About 500 people receive COVID vaccines at drive-through clinic



GRAND BLANC — About 500 Genesee County residents can begin to return to a more normal lifestyle after receiving COVID-19 vaccinations at a drive-through clinic set up Saturday at the Perry Innovation Center in Grand Blanc.

About 500 others received the Pfizer inoculation Thursday at Northwestern High School in Flint.

The vaccines were available by appointment for people 65 years old and older.

Undersheriff Michael Tocarchick was on site with volunteers who braved the cold for 10 hours. He said he spoke with many of the people who received the shot.

“A lot of these people have been in quarantine for nine months,” he said. “They’re excited and happy that maybe they can start to have a semi-normal life, see their children and grandchildren. It was so nice just to walk around and talk to them and make sure they were okay.”

At both sites, reports of reactions to the vaccine were few. A couple of people said they didn’t feel well, but quickly recovered and were able to drive home. Many people said they didn’t even feel the shot, Tocarchick said.

“They were amazed,” he said. “And, they were so impressed with how everything was dialed in – there was no confusion – it was easy to get through.”

He credited Mark Young, new chairman of the Genesee County Board of Commissioners, with setting up the clinics. Young represents the 5th District, which includes Grand Blanc.

“He brought everyone together,” Tocarchick said. “The true leaders came together and took charge.”

He also credited Dr. Pamela Hackert, medical director and health officer in charge of the Genesee County Health Department.

“She was a leader from the start,” Tocarchick said. “She gets it. She’s an amazing doctor.”

As of Sunday, Genesee County had 20,324 confirmed cases of COVID-19. With 626 deaths, the fatality rate is 3.1 percent. So far, more than 267,250 tests have been administered, with 91.4 percent returning negative results.

The average age of COVID patients is 44, according to statistics posted on the health department website. Patients have ranged from 1 month to 105 years old. The average age of those who have died is 75, the youngest being 27 years old, the oldest 105 years old.

The 48439 ZIP code continues to record the highest percentage of confirmed positive cases, with 13.9 percent.

At a press conference last week, Young said Genesee County had received the sixth lowest number of vaccines when adjusted for population, despite raking fourth for deaths among 83 counties in Michigan.

On Jan. 12, Gov. Gretchen Whitmer’s request for more vaccines, which were “held back by the feds,” was granted, he said.

“The reality is that, in Genesee County, we have been having difficulty getting vaccines from the state, and the state has been having difficulty getting those vaccines from the federal government,” Young said.

“This is all about supply and demand. The demand is high and the supply is low. The good news is, we’re hearing more vaccine is coming to Michigan and Genesee County.”

Ultimately, the goal is to vaccinate 1,000 people per day at least three days per week countywide, authorities have said.

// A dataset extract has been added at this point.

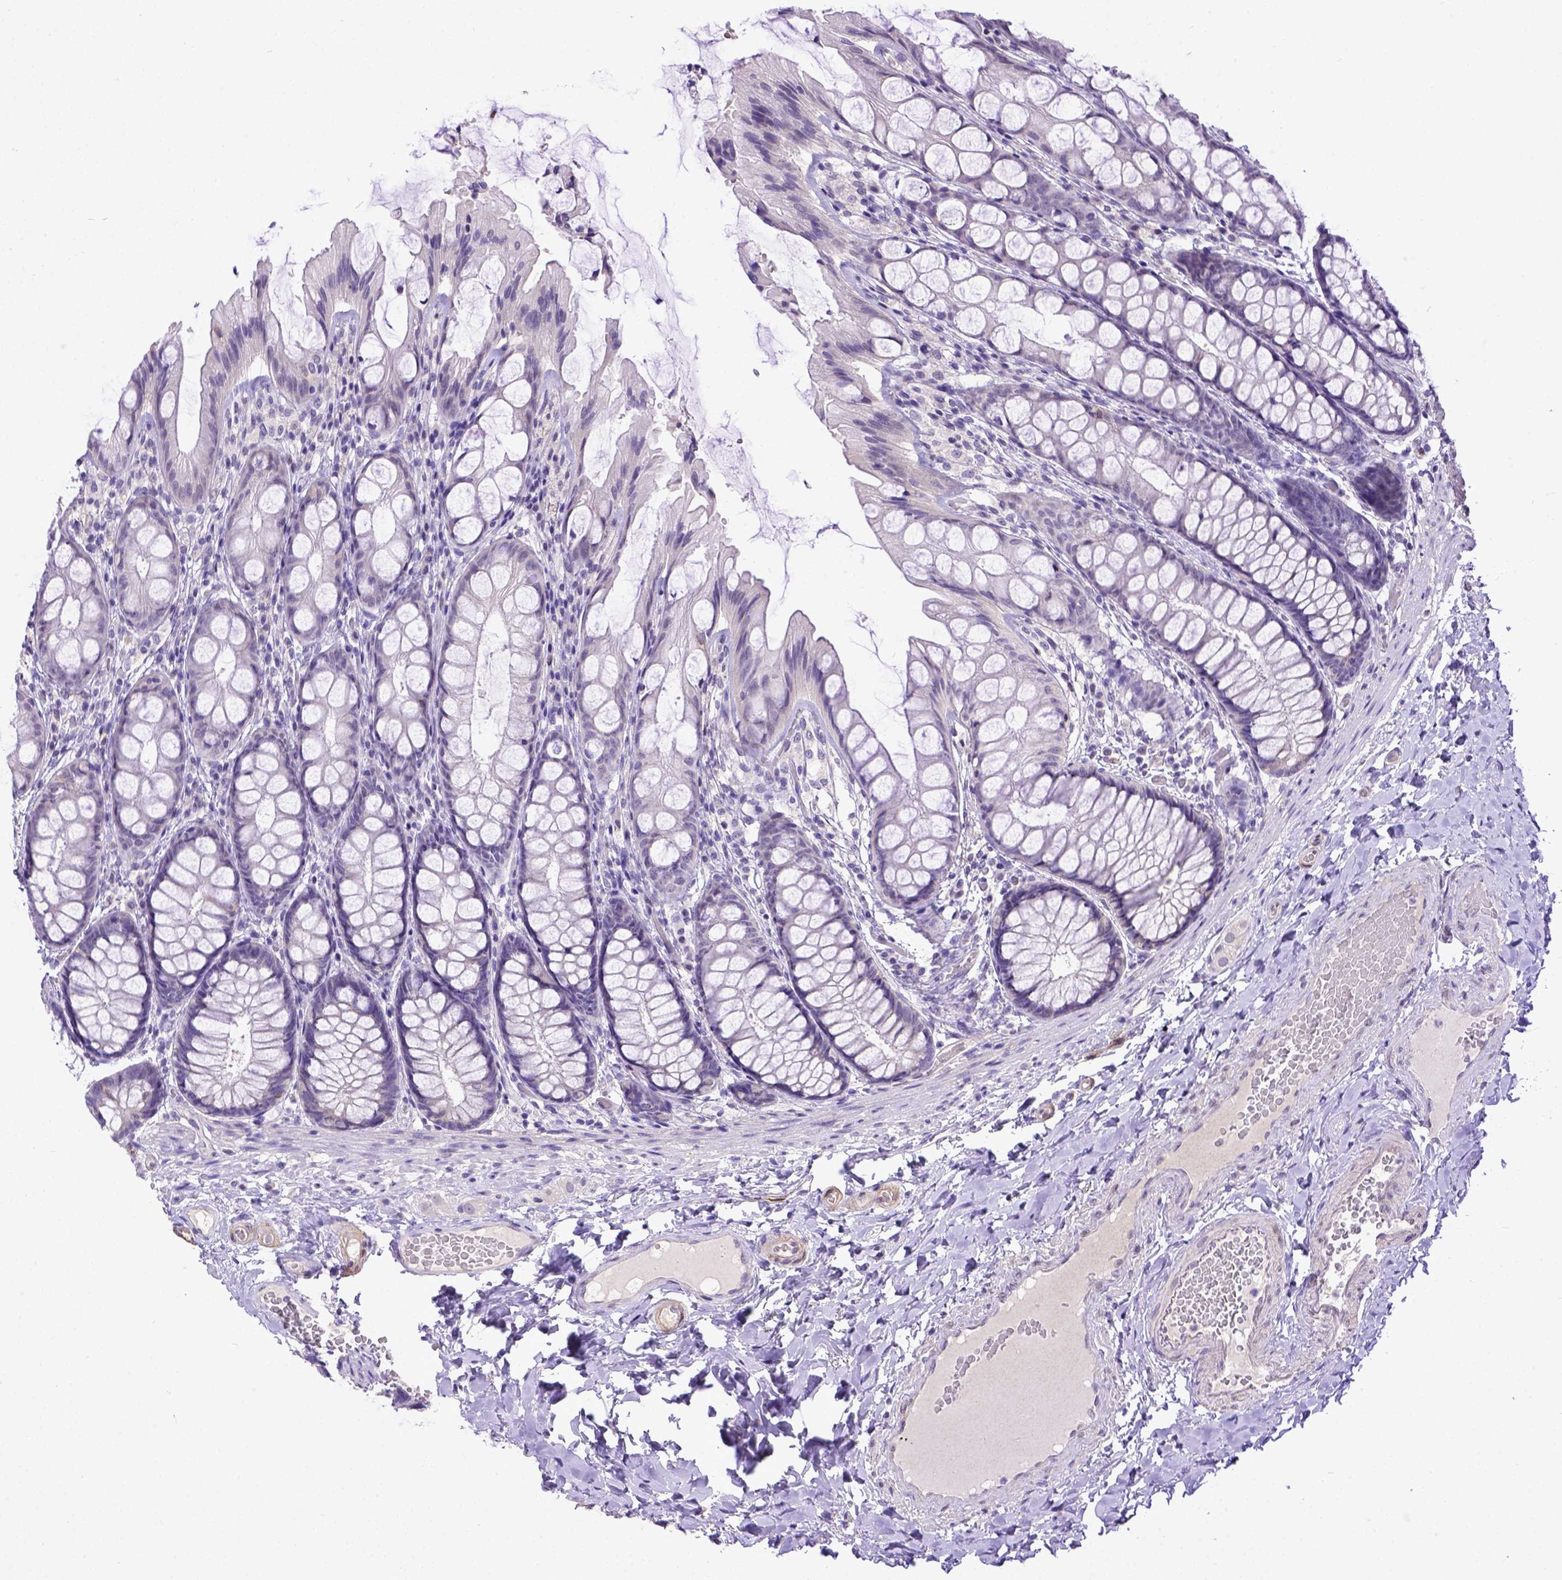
{"staining": {"intensity": "negative", "quantity": "none", "location": "none"}, "tissue": "colon", "cell_type": "Endothelial cells", "image_type": "normal", "snomed": [{"axis": "morphology", "description": "Normal tissue, NOS"}, {"axis": "topography", "description": "Colon"}], "caption": "Colon stained for a protein using IHC demonstrates no expression endothelial cells.", "gene": "BTN1A1", "patient": {"sex": "male", "age": 47}}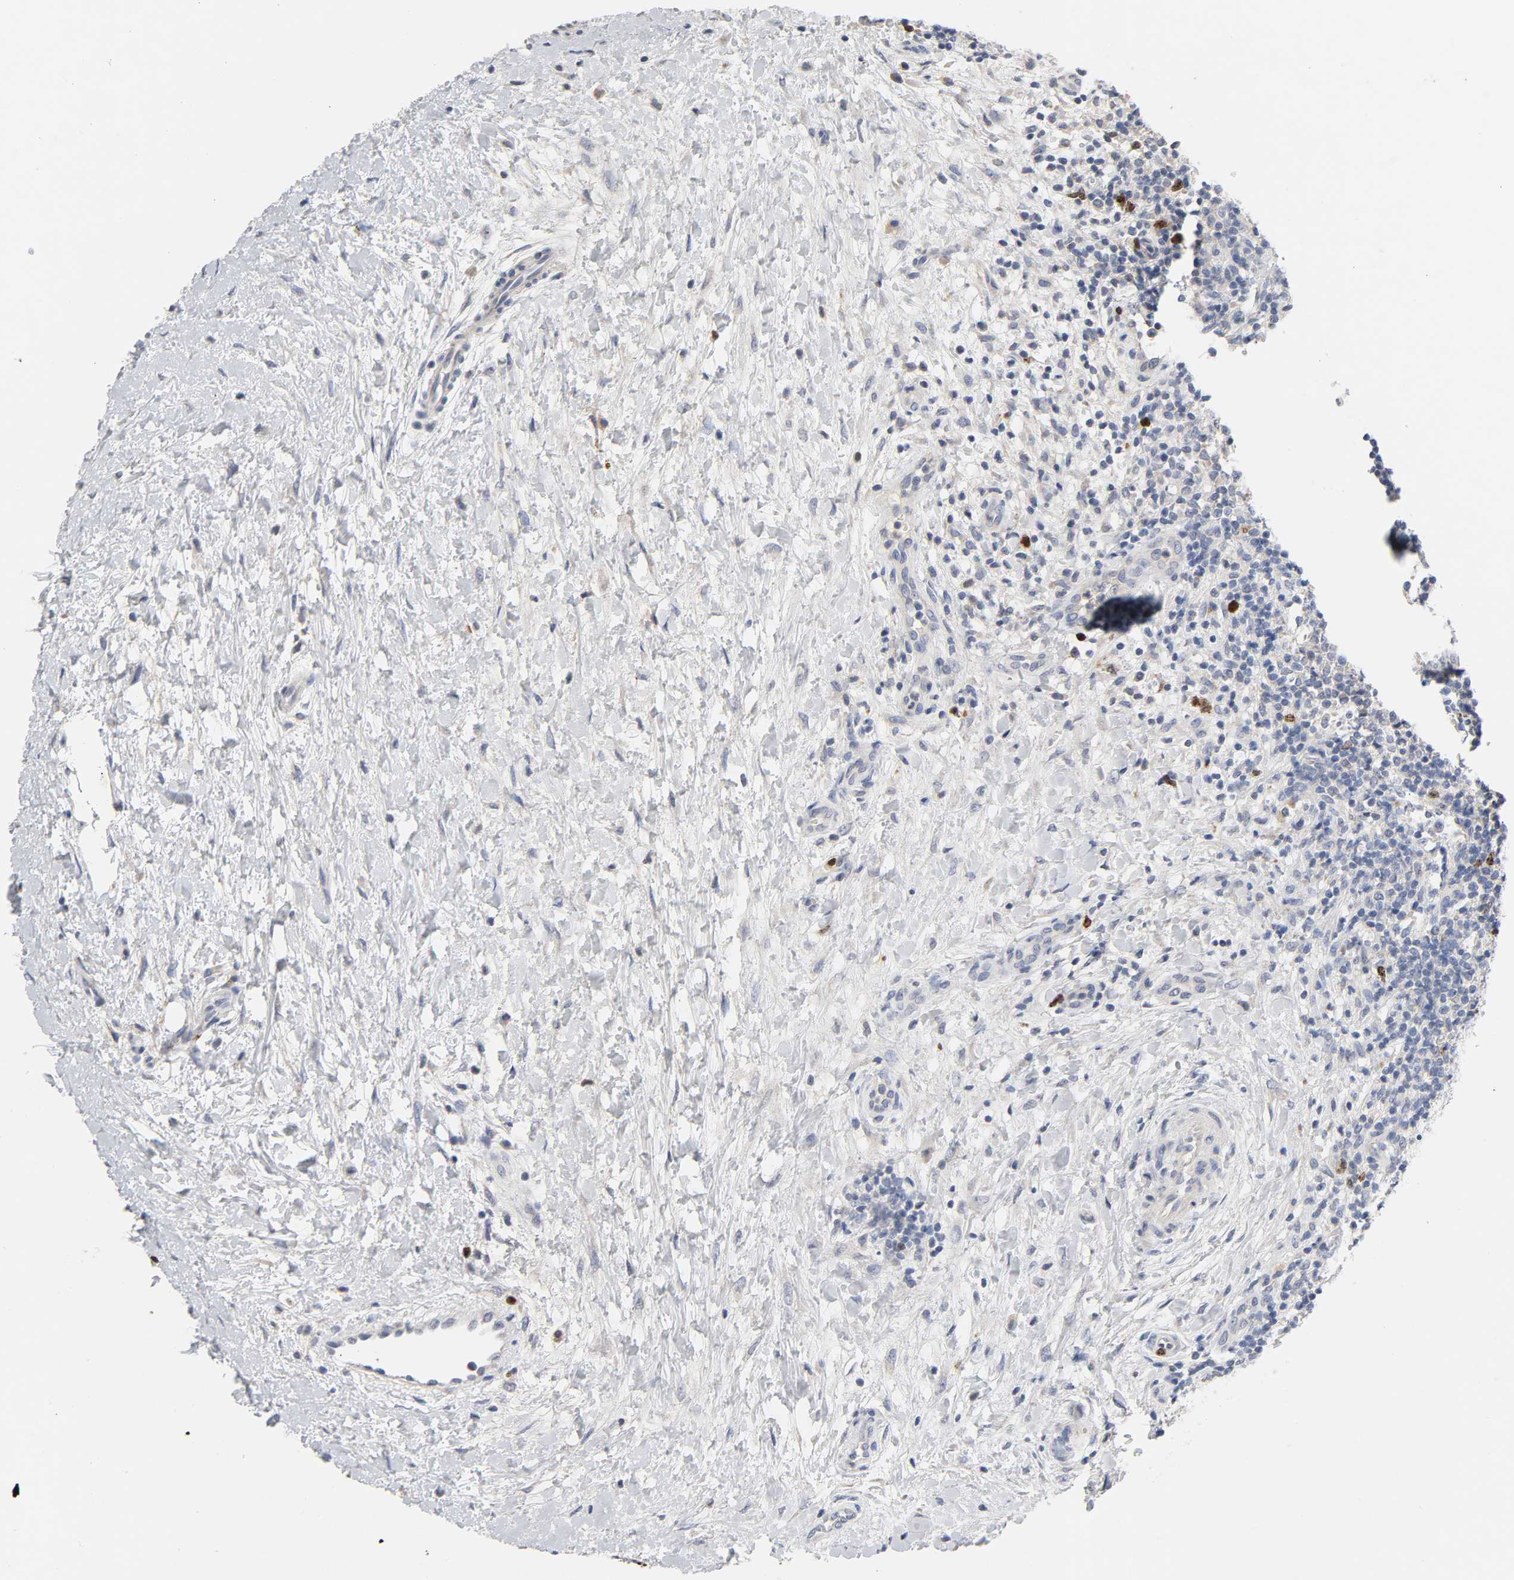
{"staining": {"intensity": "negative", "quantity": "none", "location": "none"}, "tissue": "lymphoma", "cell_type": "Tumor cells", "image_type": "cancer", "snomed": [{"axis": "morphology", "description": "Malignant lymphoma, non-Hodgkin's type, Low grade"}, {"axis": "topography", "description": "Lymph node"}], "caption": "This is an immunohistochemistry micrograph of human lymphoma. There is no positivity in tumor cells.", "gene": "BIRC5", "patient": {"sex": "female", "age": 76}}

Local health officials have requested another 3,000 vaccines, and expected to receive news on Monday about how many the county will receive.

“The group we’re in, Phase 1B, includes about 150,000 people in Genesee County,” Hackert said at the press conference.

At that time, the county had received only 975 vaccines.

“We are ready to ramp up our vaccination clinics to the extent that we can get the vaccines,” she said. “When we get it, we are going to put it in the arms of Genesee County residents.”